Given exercise 1: Translate this sentence from the piece about the chefs' restaurant guide below into Spanish: "Fortunately, Neiman’s has always been gracious about returns, but my daughter still hesitates before she opens a gift from me."
Given exercise 2: Write a continuation of the piece about the chefs' restaurant guide below, starting after its final sentence.

World Cuisine

where chefs eatWhen my lovely daughter, Hillary was a Malibu pre-teen, I gave her what I thought was a total slam-dunk-she-is-going-to adore-it-Christmas present: A beanbag sofa in the shape of a large sneaker bought from the Neiman Marcus catalog. Fortunately, Neiman’s has always been gracious about returns, but my daughter still hesitates before she opens a gift from me. Bill and I on the other hand bask in the unexpected delights of her choices… though, how does one carry a 1000 page book (in small print yet) in a back pocket?

Please understand, this is not just your ordinary gift book; this is a bible - a primer from the Real Experts, and it is Where Chefs Eat: A Guide to Chefs' Favorite Restaurants (2015).

Information shown:

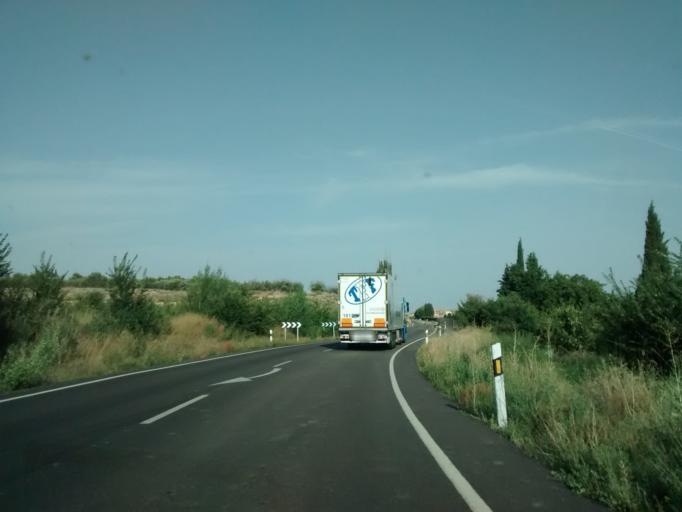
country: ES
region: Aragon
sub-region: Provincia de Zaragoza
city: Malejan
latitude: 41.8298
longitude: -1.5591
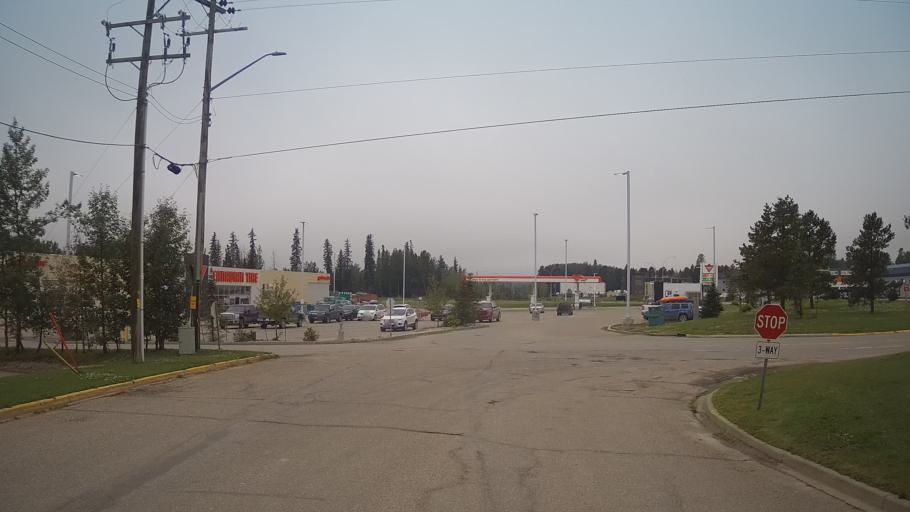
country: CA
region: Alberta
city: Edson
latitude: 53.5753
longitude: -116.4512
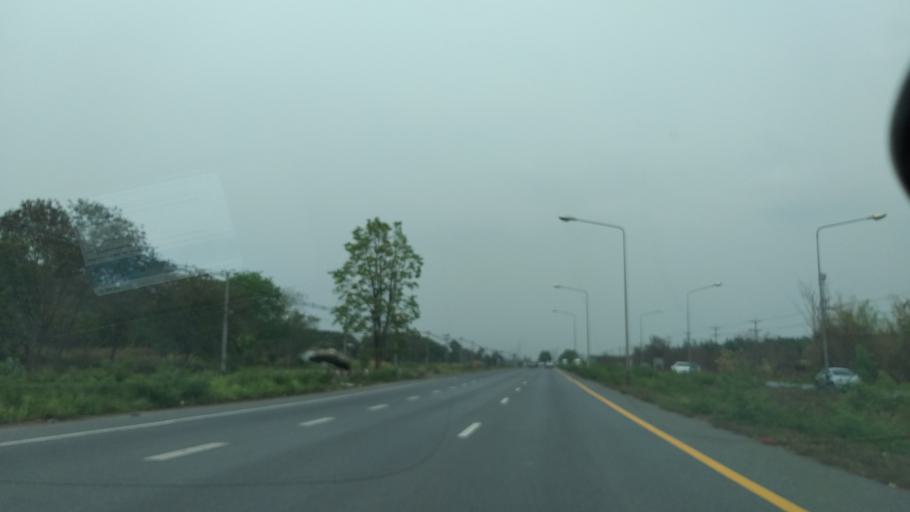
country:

...

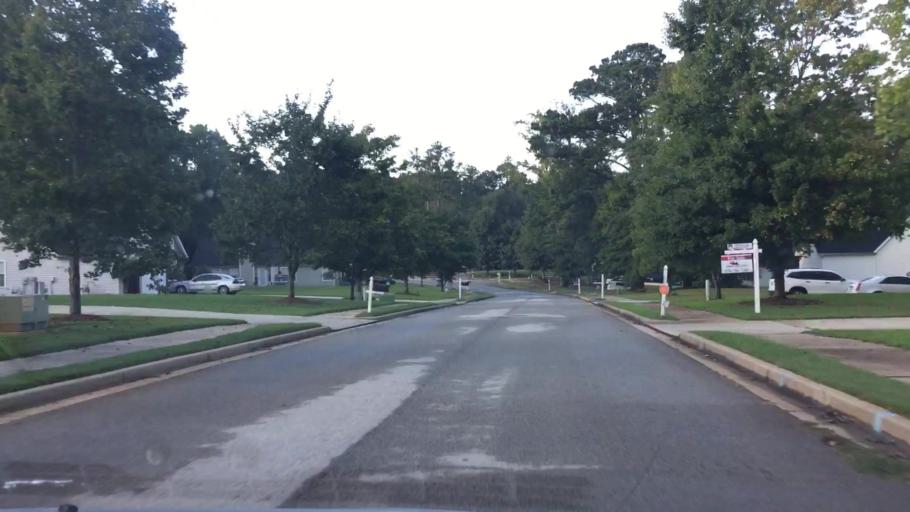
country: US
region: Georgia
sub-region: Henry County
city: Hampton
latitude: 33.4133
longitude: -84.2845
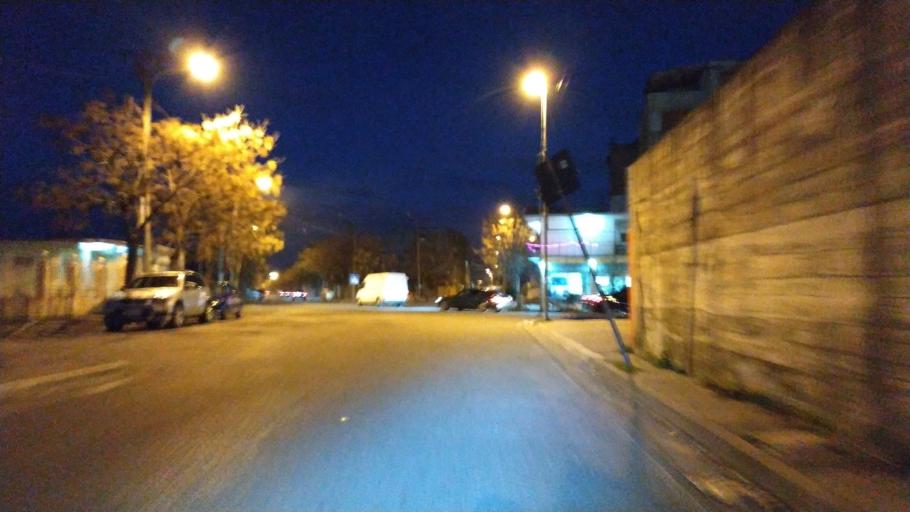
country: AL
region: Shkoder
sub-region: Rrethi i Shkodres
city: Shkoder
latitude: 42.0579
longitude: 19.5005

Task answer 1: Por suerte, Neiman's siempre ha sido amable con las devoluciones, pero mi hija todavía duda antes de abrir un regalo mío.

Task answer 2:
The cover is a visually busy almanac-styled side show tent chock full of promises: “Where to Eat, When to Go, What to Order, From more than 600 of the best chefs, From Fast Food to Haute Cuisine, A Truly Global Guide, Expert Local Knowledge. Forget the restaurant guides compiled by a panel of mysterious experts, this international guide is by the real insiders, over 600 of the world’s leading chefs. From Late-Night Hangouts to … (but we will never know as there is a big faux sticker saying … Brand New) If that is not enough to stuff this tome of tomes in one’s back pocket, try cruising the contents. Oh Boy, this beats the original Preppy Handbook for feeling in the know!

I mean, really, I know all the cool spots in Auckland, Shanghai, London, Berlin, Estonia, Latvia and The Russian Federation, Cyprus, Istanbul, West Hollywood and Tanzania – just to name a few. So, if you want to name drop where Daniel Boulud, David Chang or René Redzepi or Yotam Ottolenghi hang, then this book is for you… and you… and you. (OMG It even has maps!)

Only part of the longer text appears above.